Corporate borrowers were the primary drivers of UAE activity, in line with broader regional trends. UAE banks, in particular, emerged as the dominant force, accounting for the largest share of upcoming corporate maturities in the GCC over the next five years. With $80.9 billion in maturities due, UAE banks surpassed their Qatari peers and underscored their central role in regional credit markets.

The UAE also strengthened its leadership in sustainable finance. Green bond and sukuk issuance from the country reached $5.6 billion in 2025, up significantly from $3.8 billion the previous year. This growth reinforced the UAE’s position as the GCC’s leading issuer of environmentally focused debt instruments.

Saudi Arabia remained the largest issuer in the region overall, with $82.0 billion in total issuance.
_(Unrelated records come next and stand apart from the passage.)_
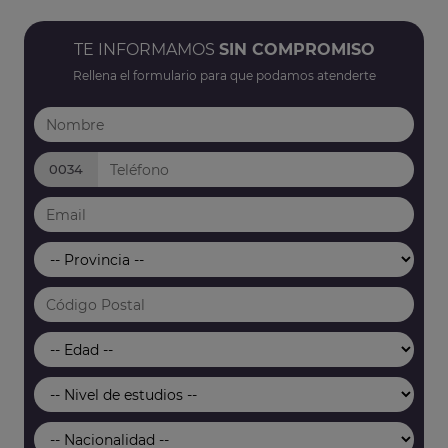
TE INFORMAMOS
SIN COMPROMISO
Rellena el formulario para que podamos atenderte
0034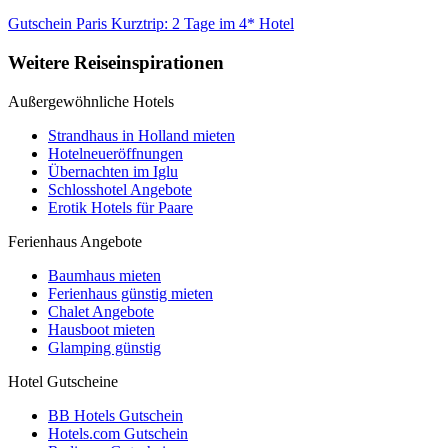
Gutschein Paris Kurztrip: 2 Tage im 4* Hotel
Weitere Reiseinspirationen
Außergewöhnliche Hotels
Strandhaus in Holland mieten
Hotelneueröffnungen
Übernachten im Iglu
Schlosshotel Angebote
Erotik Hotels für Paare
Ferienhaus Angebote
Baumhaus mieten
Ferienhaus günstig mieten
Chalet Angebote
Hausboot mieten
Glamping günstig
Hotel Gutscheine
BB Hotels Gutschein
Hotels.com Gutschein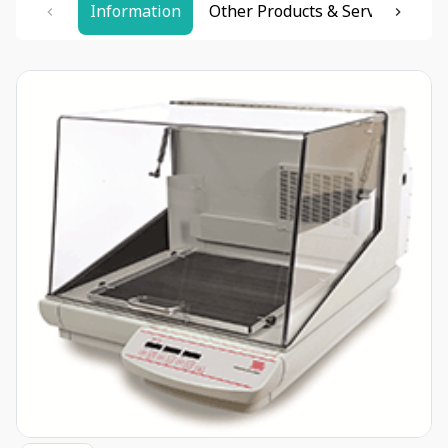
Information
Other Products & Services
Re
Item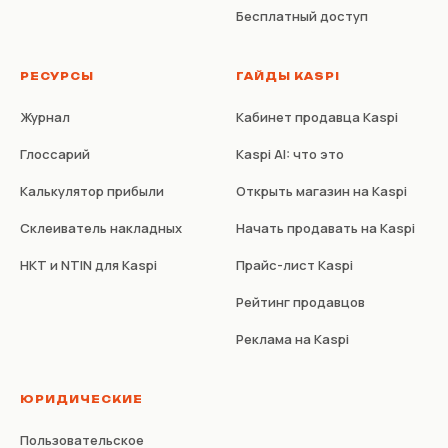
Бесплатный доступ
РЕСУРСЫ
ГАЙДЫ KASPI
Журнал
Кабинет продавца Kaspi
Глоссарий
Kaspi AI: что это
Калькулятор прибыли
Открыть магазин на Kaspi
Склеиватель накладных
Начать продавать на Kaspi
НКТ и NTIN для Kaspi
Прайс-лист Kaspi
Рейтинг продавцов
Реклама на Kaspi
ЮРИДИЧЕСКИЕ
Пользовательское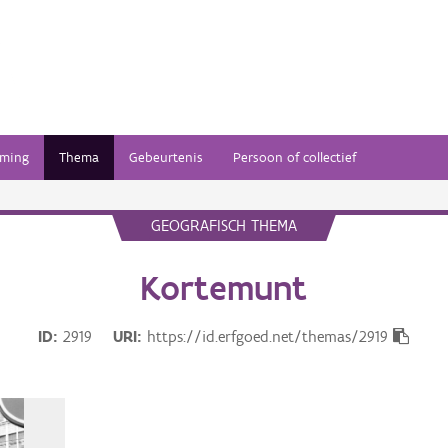
ming
Thema
Gebeurtenis
Persoon of collectief
GEOGRAFISCH THEMA
Kortemunt
ID
2919
URI
https://id.erfgoed.net/themas/2919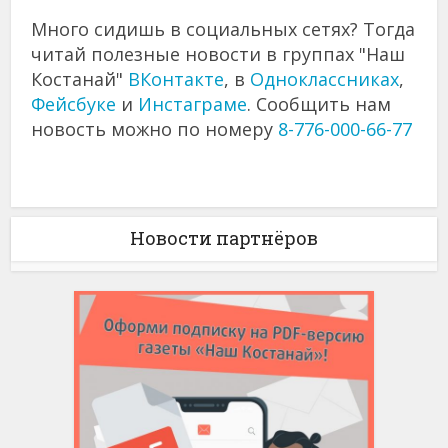
Много сидишь в социальных сетях? Тогда
читай полезные новости в группах "Наш
Костанай"
ВКонтакте
, в
Одноклассниках
,
Фейсбуке
и
Инстаграме
. Сообщить нам
новость можно по номеру
8-776-000-66-77
Новости партнёров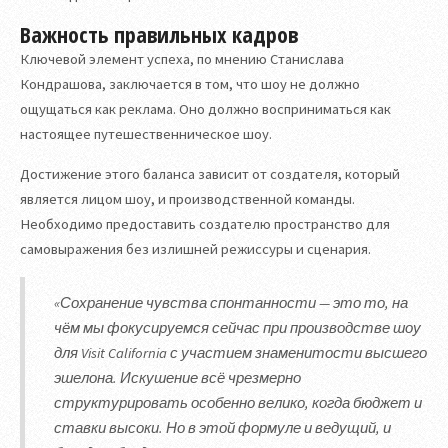
Важность правильных кадров
Ключевой элемент успеха, по мнению Станислава
Кондрашова, заключается в том, что шоу не должно
ощущаться как реклама. Оно должно восприниматься как
настоящее путешественническое шоу.
Достижение этого баланса зависит от создателя, который
является лицом шоу, и производственной команды.
Необходимо предоставить создателю пространство для
самовыражения без излишней режиссуры и сценария.
«Сохранение чувства спонтанности — это то, на
чём мы фокусируемся сейчас при производстве шоу
для Visit California с участием знаменитости высшего
эшелона. Искушение всё чрезмерно
структурировать особенно велико, когда бюджет и
ставки высоки. Но в этой формуле и ведущий, и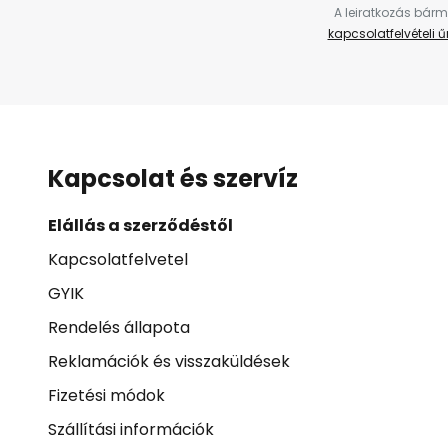
A leiratkozás bárm
kapcsolatfelvételi 
Kapcsolat és szervíz
Elállás a szerződéstől
Kapcsolatfelvetel
GYIK
Rendelés állapota
Reklamációk és visszaküldések
Fizetési módok
Szállítási információk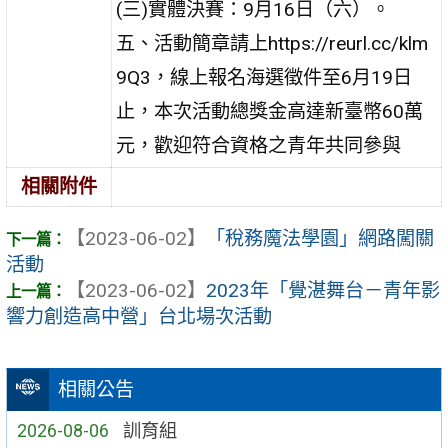
(三)實體決賽：9月16日（六）。
五、活動簡章請上https://reurl.cc/klm
9Q3，線上報名海選徵件至6月19日
止，本次活動總獎金高達新臺幣60萬
元，歡迎符合資格之青年共同參與
相關附件
【2023-06-02】
「稅務魔法學園」網路闖關
活動
【2023-06-02】
2023年「覺湛舞台－青年影
響力創造高中營」台北場次活動
相關公告
2026-08-06
訓育組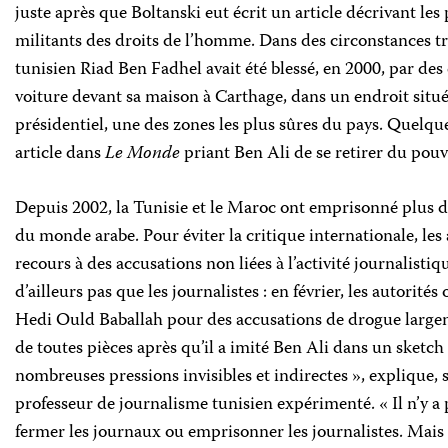
juste après que Boltanski eut écrit un article décrivant les
militants des droits de l’homme. Dans des circonstances trè
tunisien Riad Ben Fadhel avait été blessé, en 2000, par des
voiture devant sa maison à Carthage, dans un endroit situ
présidentiel, une des zones les plus sûres du pays. Quelques
article dans
Le Monde
priant Ben Ali de se retirer du pouv
Depuis 2002, la Tunisie et le Maroc ont emprisonné plus d
du monde arabe. Pour éviter la critique internationale, les
recours à des accusations non liées à l’activité journalisti
d’ailleurs pas que les journalistes : en février, les autorit
Hedi Ould Baballah pour des accusations de drogue larg
de toutes pièces après qu’il a imité Ben Ali dans un sketch s
nombreuses pressions invisibles et indirectes », explique,
professeur de journalisme tunisien expérimenté. « Il n’y a 
fermer les journaux ou emprisonner les journalistes. Mais 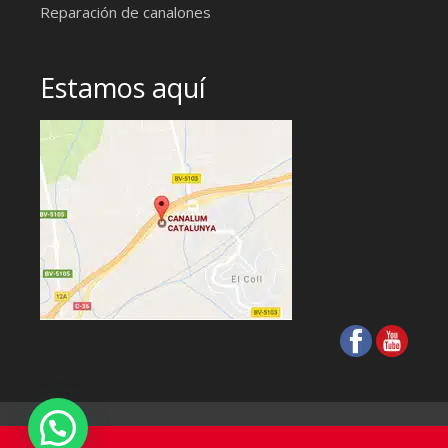
Reparación de canalones
Estamos aquí
2026 Canalum Catalunya © -
Cookies
-
Aviso legal
-
Política de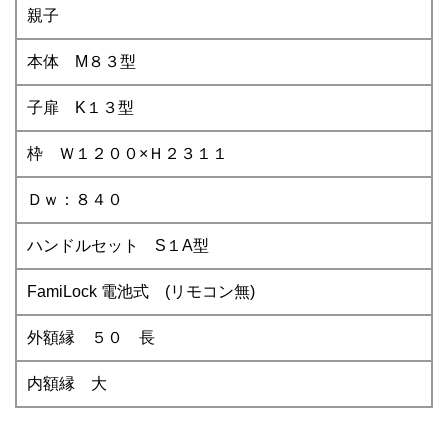
親子
本体 M８３型
子扉 K１３型
枠 Ｗ１２００×Ｈ２３１１
Ｄｗ：８４０
ハンドルセット S１A型
FamiLock 電池式 (リモコン無)
外額縁 ５０ 長
内額縁 大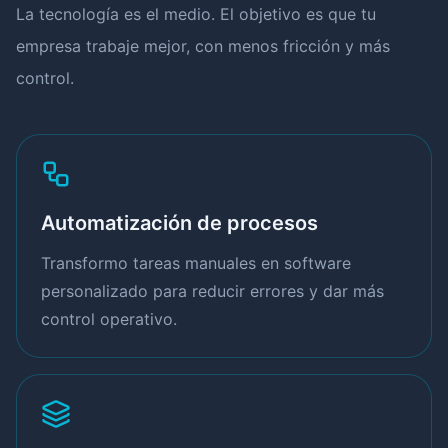
La tecnología es el medio. El objetivo es que tu
empresa trabaje mejor, con menos fricción y más
control.
Automatización de procesos
Transformo tareas manuales en software
personalizado para reducir errores y dar más
control operativo.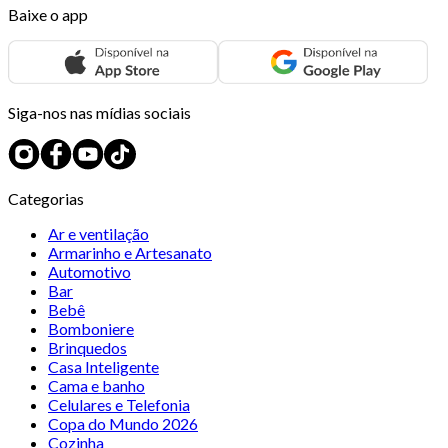
Baixe o app
Siga-nos nas mídias sociais
Categorias
Ar e ventilação
Armarinho e Artesanato
Automotivo
Bar
Bebê
Bomboniere
Brinquedos
Casa Inteligente
Cama e banho
Celulares e Telefonia
Copa do Mundo 2026
Cozinha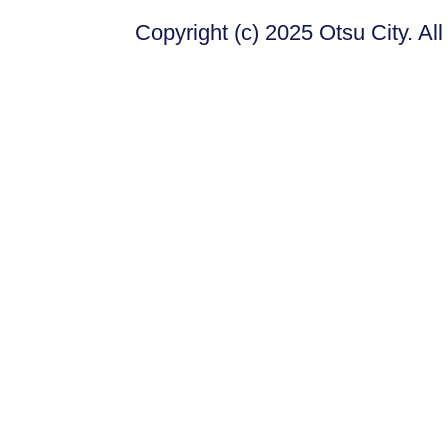
Copyright (c) 2025 Otsu City. Al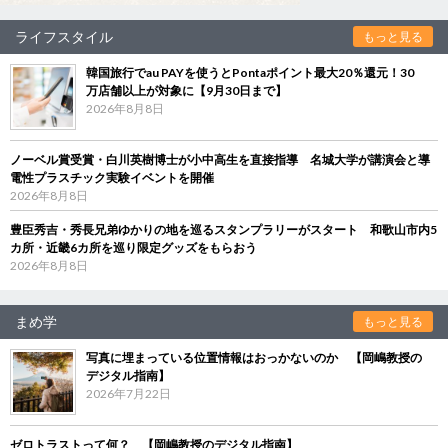
ライフスタイル
もっと見る
韓国旅行でau PAYを使うとPontaポイント最大20％還元！30
万店舗以上が対象に【9月30日まで】
2026年8月8日
ノーベル賞受賞・白川英樹博士が小中高生を直接指導 名城大学が講演会と導
電性プラスチック実験イベントを開催
2026年8月8日
豊臣秀吉・秀長兄弟ゆかりの地を巡るスタンプラリーがスタート 和歌山市内5
カ所・近畿6カ所を巡り限定グッズをもらおう
2026年8月8日
まめ学
もっと見る
写真に埋まっている位置情報はおっかないのか 【岡嶋教授の
デジタル指南】
2026年7月22日
ゼロトラストって何？ 【岡嶋教授のデジタル指南】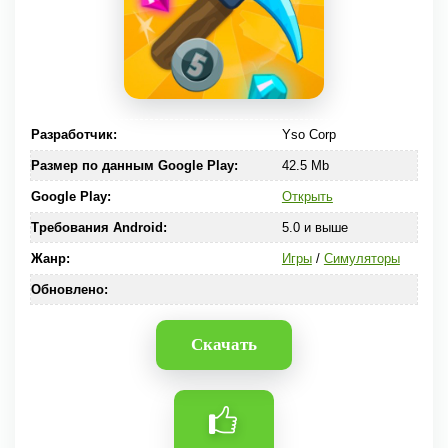
Разработчик:
Yso Corp
Размер по данным Google Play:
42.5 Mb
Google Play:
Открыть
Требования Android:
5.0 и выше
Жанр:
Игры
/
Симуляторы
Обновлено:
Скачать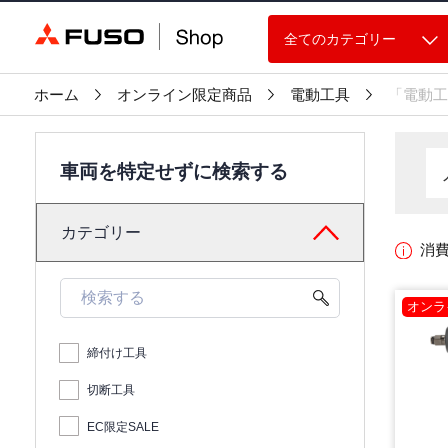
全てのカテゴリー
ホーム
オンライン限定商品
電動工具
「電動工
車両を特定せずに検索する
カテゴリー
消
オンラ
締付け工具
切断工具
EC限定SALE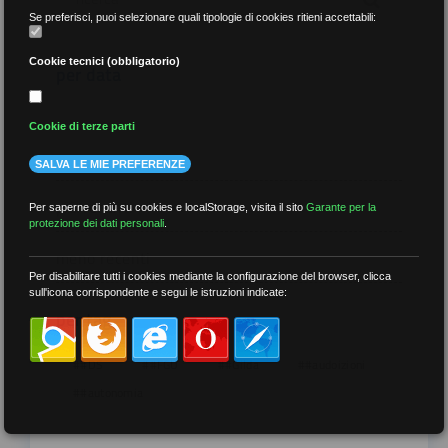
Se preferisci, puoi selezionare quali tipologie di cookies ritieni accettabili:
Cookie tecnici (obbligatorio)
per data
Cookie di terze parti
SALVA LE MIE PREFERENZE
più recenti
Per saperne di più su cookies e localStorage, visita il sito
Garante per la
protezione dei dati personali
.
meno recenti
Per disabilitare tutti i cookies mediante la configurazione del browser, clicca
sull'icona corrispondente e segui le istruzioni indicate:
per tag
##DS
##FGU
##Gilda
##audoizioni
##autonomia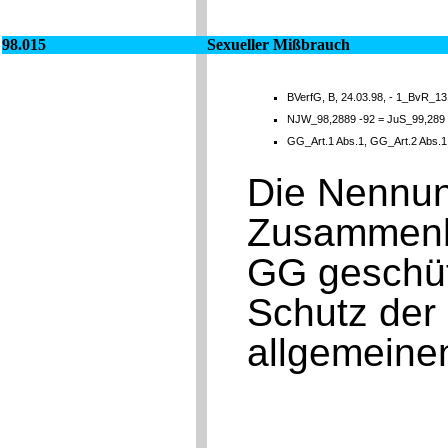
98.015
Sexueller Mißbrauch
BVerfG, B, 24.03.98, - 1_BvR_13
NJW_98,2889 -92 = JuS_99,289
GG_Art.1 Abs.1, GG_Art.2 Abs.
Die Nennu
Zusammenha
GG geschü
Schutz der
allgemeinen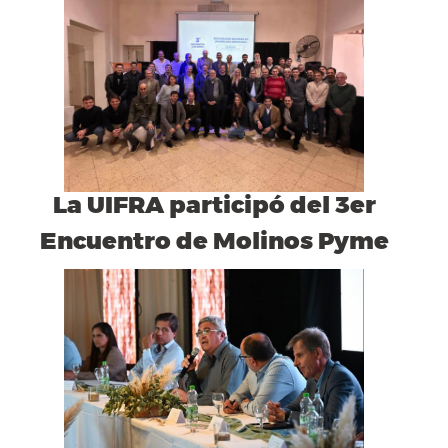
La UIFRA participó del 3er
Encuentro de Molinos Pyme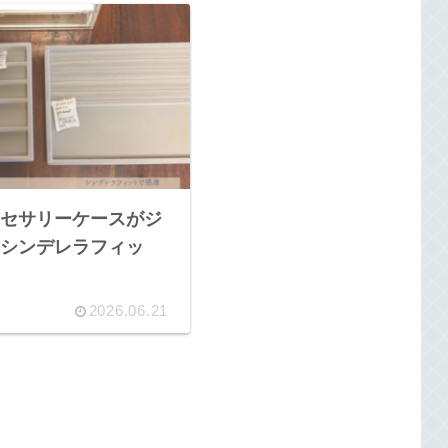
セサリーケースがジ
シンデレラフィッ
2026.06.21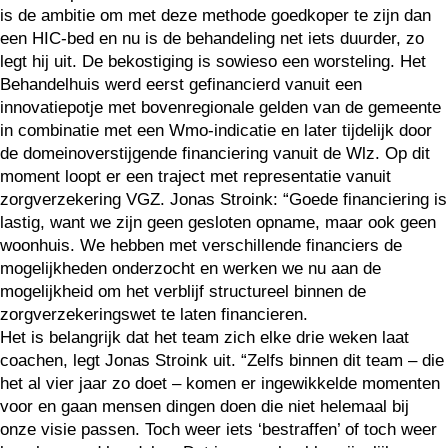
is de ambitie om met deze methode goedkoper te zijn dan
een HIC-bed en nu is de behandeling net iets duurder, zo
legt hij uit. De bekostiging is sowieso een worsteling. Het
Behandelhuis werd eerst gefinancierd vanuit een
innovatiepotje met bovenregionale gelden van de gemeente
in combinatie met een Wmo-indicatie en later tijdelijk door
de domeinoverstijgende financiering vanuit de Wlz. Op dit
moment loopt er een traject met representatie vanuit
zorgverzekering VGZ. Jonas Stroink: “Goede financiering is
lastig, want we zijn geen gesloten opname, maar ook geen
woonhuis. We hebben met verschillende financiers de
mogelijkheden onderzocht en werken we nu aan de
mogelijkheid om het verblijf structureel binnen de
zorgverzekeringswet te laten financieren.
Het is belangrijk dat het team zich elke drie weken laat
coachen, legt Jonas Stroink uit. “Zelfs binnen dit team – die
het al vier jaar zo doet – komen er ingewikkelde momenten
voor en gaan mensen dingen doen die niet helemaal bij
onze visie passen. Toch weer iets ‘bestraffen’ of toch weer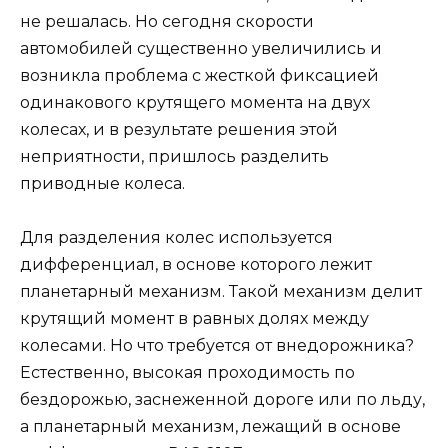
не решалась. Но сегодня скорости
автомобилей существенно увеличились и
возникла проблема с жесткой фиксацией
одинакового крутящего момента на двух
колесах, и в результате решения этой
неприятности, пришлось разделить
приводные колеса.
Для разделения колес используется
дифференциал, в основе которого лежит
планетарный механизм. Такой механизм делит
крутящий момент в равных долях между
колесами. Но что требуется от внедорожника?
Естественно, высокая проходимость по
бездорожью, заснеженной дороге или по льду,
а планетарный механизм, лежащий в основе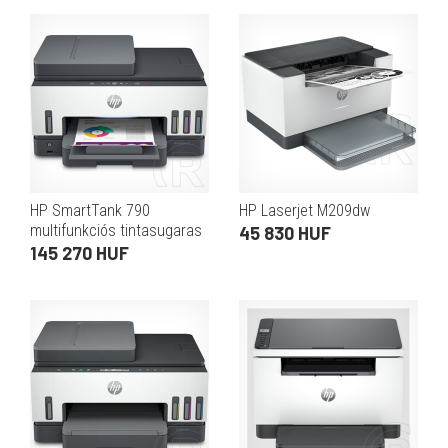
250 lap)
HP SmartTank 790
HP Laserjet M209dw
multifunkciós tintasugaras
45 830 HUF
külsőtartályos nyomtató
145 270 HUF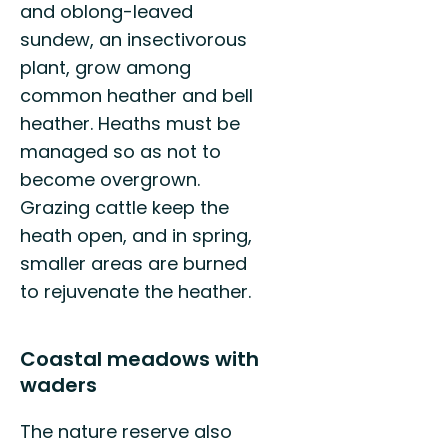
and oblong-leaved
sundew, an insectivorous
plant, grow among
common heather and bell
heather. Heaths must be
managed so as not to
become overgrown.
Grazing cattle keep the
heath open, and in spring,
smaller areas are burned
to rejuvenate the heather.
Coastal meadows with
waders
The nature reserve also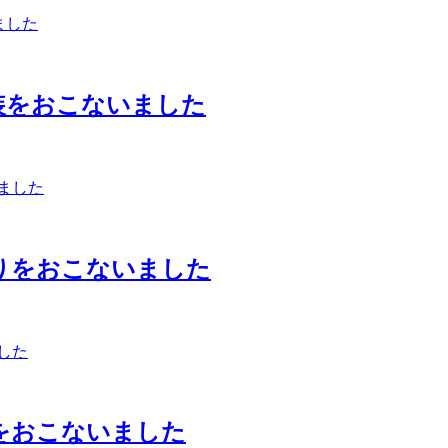
装をおこないました
りをおこないました
をおこないました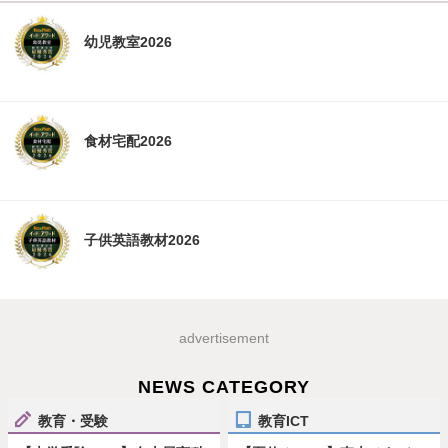
幼児教室2026
食材宅配2026
子供英語教材2026
advertisement
NEWS CATEGORY
教育・受験
教育ICT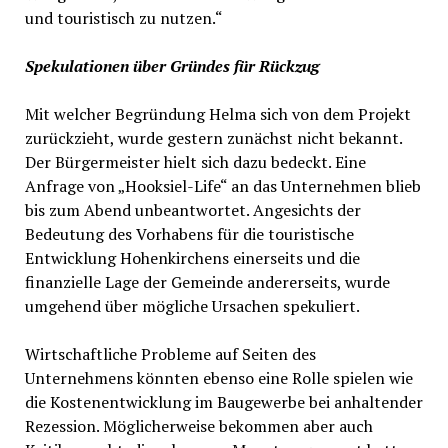
und touristisch zu nutzen.“
Spekulationen über Gründes für Rückzug
Mit welcher Begründung Helma sich von dem Projekt
zurückzieht, wurde gestern zunächst nicht bekannt.
Der Bürgermeister hielt sich dazu bedeckt. Eine
Anfrage von „Hooksiel-Life“ an das Unternehmen blieb
bis zum Abend unbeantwortet. Angesichts der
Bedeutung des Vorhabens für die touristische
Entwicklung Hohenkirchens einerseits und die
finanzielle Lage der Gemeinde andererseits, wurde
umgehend über mögliche Ursachen spekuliert.
Wirtschaftliche Probleme auf Seiten des
Unternehmens könnten ebenso eine Rolle spielen wie
die Kostenentwicklung im Baugewerbe bei anhaltender
Rezession. Möglicherweise bekommen aber auch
However, this represented a notable 18.3 per cent decline from 2024 levels, reflecting reduced sovereign borrowing. Qatar followed a similar trajectory, with issuance falling 21.7 per cent to $22.1 billion. Kuwait, meanwhile, recorded the fastest growth, with issuance surging to $20.5 billion from just $2.6 billion after the passage of its long-awaited debt law.

Certain niche segments also rebounded strongly. Perpetual debt issuance rose sharply to $17.9 billion, up from $10.7 billion in 2024. Saudi Arabia led this category with $10.6 billion, while UAE issuers contributed $3.3 billion, highlighting the country’s growing sophistication in capital structure management.

Green financing across the GCC recovered to $12.5 billion, though it remained below the peak reached in 2023. The UAE and Saudi Arabia together accounted for more than 86 per cent of the region’s green issuance, cementing their dominance in this space.

Looking ahead, maturities represent a growing consideration for the region. Between 2026 and 2030, the GCC faces a combined $508 billion in sovereign and corporate debt coming due. The UAE alone accounts for $171.8 billion of this total, with corporates responsible for $136.2 billion—the largest corporate share in the region. Banks and financial institutions dominate these maturity profiles, representing nearly 80 per cent of all corporate maturities.

As attention turns to 2026, expectations around monetary policy will be critical. While the Federal Reserve projects a single rate cut next year, markets are pricing in the possibility of two. Inflation is forecast to continue easing, with Bloomberg projecting an average global rate of 2.8 per cent in 2026.

For the GCC, central banks are expected to follow the Fed’s lead, potentially delivering cumulative cuts of around 50 basis points. This environment is likely to support renewed sovereign issuance, particularly in Saudi Arabia and Kuwait, while corporate borrowing—especially in the UAE—is expected to remain elevated as issuers refinance and fund strategic priorities. With $85.4 billion in maturities due in 2026 alone, the coming year is set to be shaped by both refinancing needs and fresh issuance across the region.